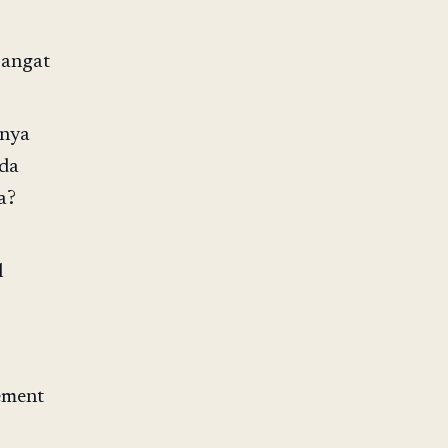
sangat
nnya
nda
a?
l
ement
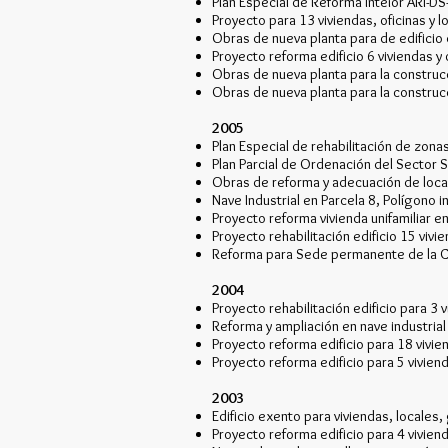
Plan Especial de Reforma Inteior ARI-DS-
Proyecto para 13 viviendas, oficinas y l
Obras de nueva planta para de edificio 
Proyecto reforma edificio 6 viviendas y 
Obras de nueva planta para la construc
Obras de nueva planta para la construc
2005
Plan Especial de rehabilitación de zona
Plan Parcial de Ordenación del Sector S
Obras de reforma y adecuación de local
Nave Industrial en Parcela 8, Polígono i
Proyecto reforma vivienda unifamiliar en
Proyecto rehabilitación edificio 15 vivien
Reforma para Sede permanente de la Cab
2004
Proyecto rehabilitación edificio para 3 vi
Reforma y ampliación en nave industrial 
Proyecto reforma edificio para 18 vivien
Proyecto reforma edificio para 5 vivienda
2003
Edificio exento para viviendas, locales,
Proyecto reforma edificio para 4 viviend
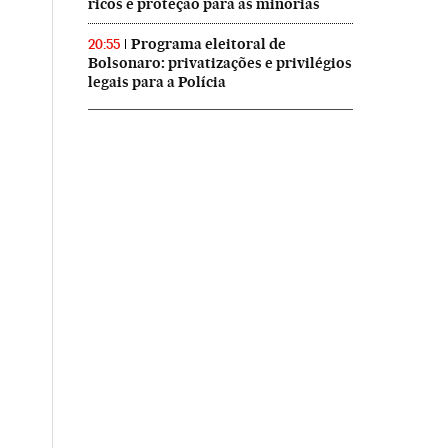
ricos e proteção para as minorias
Programa eleitoral de
20:55
Bolsonaro: privatizações e privilégios
legais para a Polícia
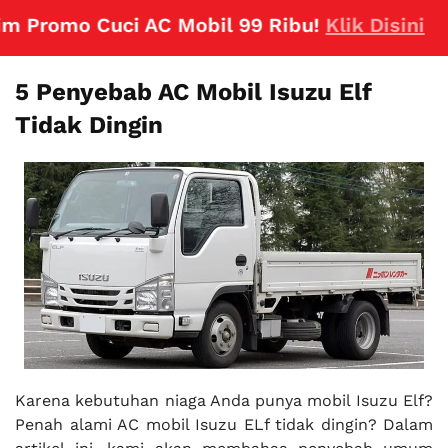
romo Cuci AC Mobil 99 Ribu!
Klik Disini
5 Penyebab AC Mobil Isuzu Elf
Tidak Dingin
Karena kebutuhan niaga Anda punya mobil Isuzu Elf?
Penah alami AC mobil Isuzu ELf tidak dingin? Dalam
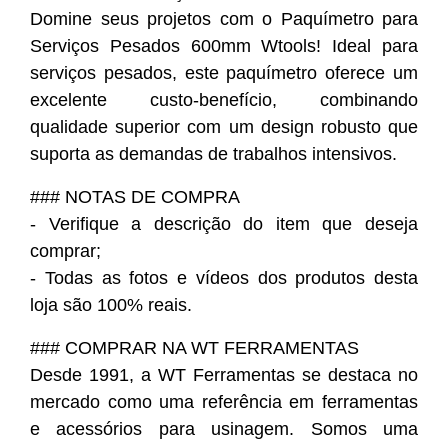
Domine seus projetos com o Paquímetro para
Serviços Pesados 600mm Wtools! Ideal para
serviços pesados, este paquímetro oferece um
excelente custo-benefício, combinando
qualidade superior com um design robusto que
suporta as demandas de trabalhos intensivos.
### NOTAS DE COMPRA
- Verifique a descrição do item que deseja
comprar;
- Todas as fotos e vídeos dos produtos desta
loja são 100% reais.
### COMPRAR NA WT FERRAMENTAS
Desde 1991, a WT Ferramentas se destaca no
mercado como uma referência em ferramentas
e acessórios para usinagem. Somos uma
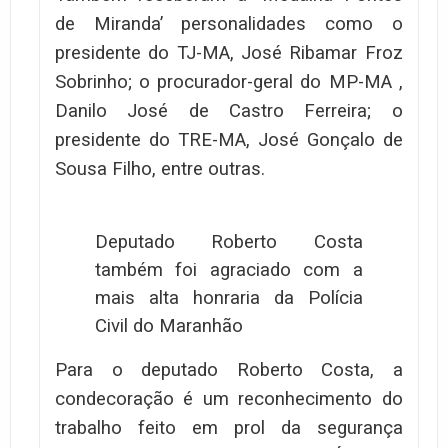
de Miranda’ personalidades como o
presidente do TJ-MA, José Ribamar Froz
Sobrinho; o procurador-geral do MP-MA ,
Danilo José de Castro Ferreira; o
presidente do TRE-MA, José Gonçalo de
Sousa Filho, entre outras.
Deputado Roberto Costa
também foi agraciado com a
mais alta honraria da Polícia
Civil do Maranhão
Para o deputado Roberto Costa, a
condecoração é um reconhecimento do
trabalho feito em prol da segurança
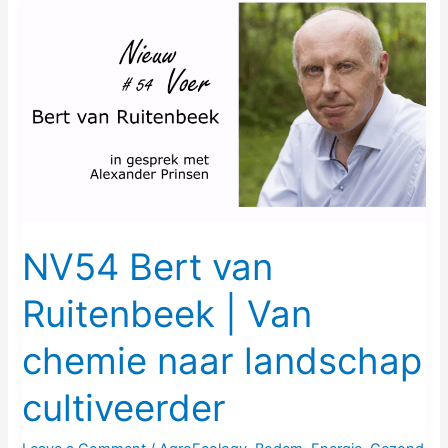
NV54
Bert
van
Ruitenbeek
|
Van
chemie
naar
landschap
cultiveerder
NV54 Bert van
Ruitenbeek | Van
chemie naar landschap
cultiveerder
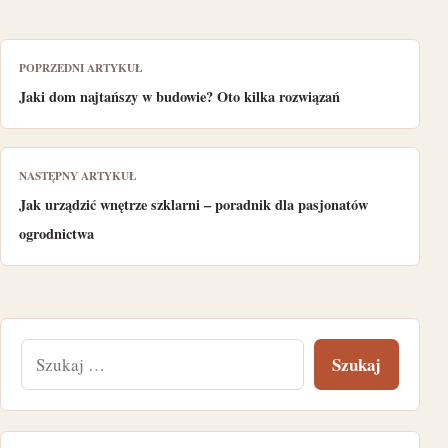
POPRZEDNI ARTYKUŁ
Jaki dom najtańszy w budowie? Oto kilka rozwiązań
NASTĘPNY ARTYKUŁ
Jak urządzić wnętrze szklarni – poradnik dla pasjonatów
ogrodnictwa
Szukaj:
● ● ●
> What to do
Within the listing above, copy exactly the lines that start at the one with "qualidade superior com um design robusto que" and continue through the one with "presidente do TJ-MA, José Ribamar Froz". Omit pictures.

> Solution to this problem
qualidade superior com um design robusto que
suporta as demandas de trabalhos intensivos.
### NOTAS DE COMPRA
- Verifique a descrição do item que deseja
comprar;
- Todas as fotos e vídeos dos produtos desta
loja são 100% reais.
### COMPRAR NA WT FERRAMENTAS
Desde 1991, a WT Ferramentas se destaca no
mercado como uma referência em ferramentas
e acessórios para usinagem. Somos uma
de Miranda’ personalidades como o
presidente do TJ-MA, José Ribamar Froz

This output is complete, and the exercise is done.